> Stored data
---+---

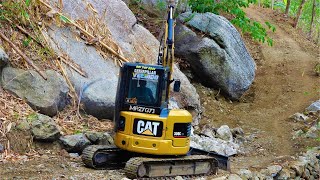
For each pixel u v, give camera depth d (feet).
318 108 65.10
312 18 134.92
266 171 42.83
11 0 43.55
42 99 38.88
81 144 37.22
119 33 51.88
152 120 33.37
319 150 52.34
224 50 64.44
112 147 34.47
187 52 63.05
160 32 60.85
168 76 34.99
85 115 42.39
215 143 47.93
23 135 35.29
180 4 66.44
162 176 33.40
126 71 34.09
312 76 82.33
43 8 45.57
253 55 91.20
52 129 36.47
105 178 30.99
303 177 46.88
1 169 30.63
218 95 65.26
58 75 41.01
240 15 70.28
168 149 33.50
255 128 58.65
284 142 54.49
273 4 155.43
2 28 41.50
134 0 66.85
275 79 79.71
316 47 108.27
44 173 30.73
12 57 39.96
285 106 67.87
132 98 33.96
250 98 70.38
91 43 46.85
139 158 32.40
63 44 44.65
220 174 37.06
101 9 51.72
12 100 37.50
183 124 34.19
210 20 65.98
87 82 43.45
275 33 114.01
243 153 49.26
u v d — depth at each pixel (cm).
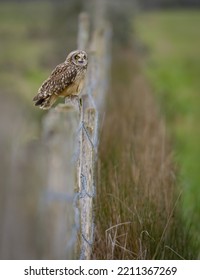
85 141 831
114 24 4244
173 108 2506
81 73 906
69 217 1258
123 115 1498
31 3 5572
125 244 880
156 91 2584
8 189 2211
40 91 904
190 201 1483
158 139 1370
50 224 1853
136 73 2638
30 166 2308
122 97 1841
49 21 4581
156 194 1020
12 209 2112
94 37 1598
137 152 1177
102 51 1681
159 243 905
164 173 1142
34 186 2198
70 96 913
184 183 1544
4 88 3262
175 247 967
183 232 1039
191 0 7906
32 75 3481
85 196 836
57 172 1919
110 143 1184
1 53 3959
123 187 973
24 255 1850
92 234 845
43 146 2255
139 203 952
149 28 6444
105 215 917
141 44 4709
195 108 2731
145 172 1082
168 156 1270
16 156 2403
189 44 5528
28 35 4397
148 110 1689
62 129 1875
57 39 4025
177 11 7712
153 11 7725
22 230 1973
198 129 2316
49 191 1934
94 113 837
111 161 1082
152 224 929
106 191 955
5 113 2839
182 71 4050
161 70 3772
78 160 871
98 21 3166
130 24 4597
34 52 3897
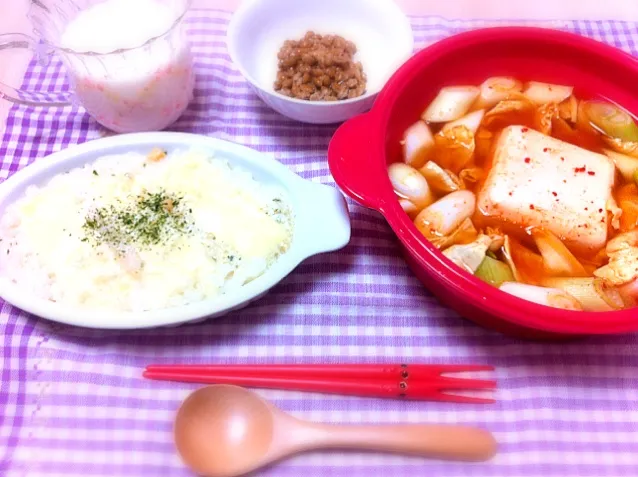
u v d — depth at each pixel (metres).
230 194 0.31
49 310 0.27
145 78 0.32
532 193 0.29
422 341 0.30
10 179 0.31
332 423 0.27
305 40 0.36
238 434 0.26
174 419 0.27
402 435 0.26
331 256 0.32
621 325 0.23
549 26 0.43
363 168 0.27
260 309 0.30
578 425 0.28
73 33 0.33
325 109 0.33
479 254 0.28
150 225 0.30
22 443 0.27
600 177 0.30
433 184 0.31
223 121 0.37
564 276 0.28
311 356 0.29
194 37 0.41
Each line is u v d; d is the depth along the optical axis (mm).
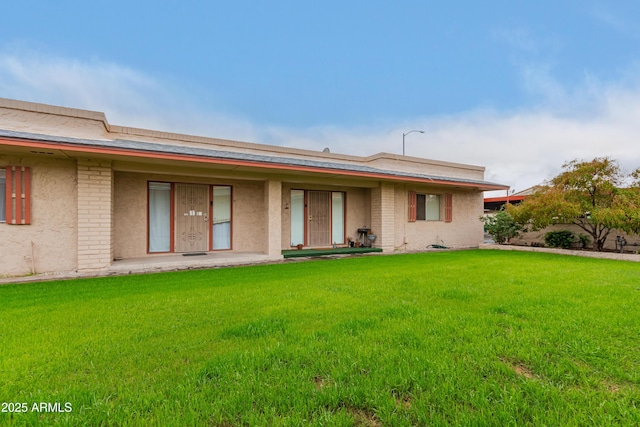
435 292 4879
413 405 1982
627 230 9641
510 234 13023
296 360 2578
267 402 2027
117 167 7680
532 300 4344
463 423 1818
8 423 1813
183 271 7281
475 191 14836
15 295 4836
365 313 3824
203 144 10266
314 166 9117
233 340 3027
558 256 10109
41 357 2629
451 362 2520
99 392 2135
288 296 4672
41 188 6871
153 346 2875
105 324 3457
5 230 6578
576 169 10703
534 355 2617
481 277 6133
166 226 9250
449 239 13836
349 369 2420
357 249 11188
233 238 10164
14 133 6223
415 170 13398
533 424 1812
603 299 4398
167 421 1834
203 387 2178
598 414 1890
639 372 2367
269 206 9609
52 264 6949
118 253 8469
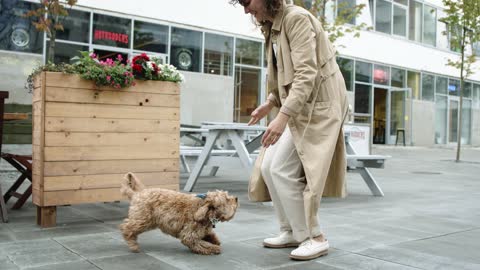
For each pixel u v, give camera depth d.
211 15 12.31
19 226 3.49
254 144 5.72
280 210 2.96
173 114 4.02
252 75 13.28
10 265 2.46
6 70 8.96
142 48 11.06
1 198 3.67
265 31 2.82
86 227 3.49
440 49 20.61
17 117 3.98
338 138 2.73
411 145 19.30
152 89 3.90
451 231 3.57
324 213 4.39
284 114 2.54
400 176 8.58
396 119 18.84
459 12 13.67
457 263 2.64
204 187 6.10
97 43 10.32
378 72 17.84
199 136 9.43
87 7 10.17
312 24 2.69
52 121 3.43
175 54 11.67
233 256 2.74
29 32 9.28
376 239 3.25
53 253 2.73
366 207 4.79
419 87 19.70
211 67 12.36
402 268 2.52
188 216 2.74
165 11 11.44
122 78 3.66
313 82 2.55
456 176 8.71
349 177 8.21
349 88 16.69
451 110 21.67
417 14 19.58
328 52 2.72
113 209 4.32
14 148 8.56
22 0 9.20
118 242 3.03
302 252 2.66
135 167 3.81
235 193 5.58
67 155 3.50
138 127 3.83
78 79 3.53
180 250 2.87
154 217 2.80
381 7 17.86
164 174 3.97
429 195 5.90
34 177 3.59
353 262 2.64
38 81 3.51
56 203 3.46
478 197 5.74
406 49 18.94
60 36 9.77
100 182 3.64
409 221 3.99
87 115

---+---

> Exercise
Counting only the lines that include "camera", state how many there are in the entries, and nothing else.

> Solution below
2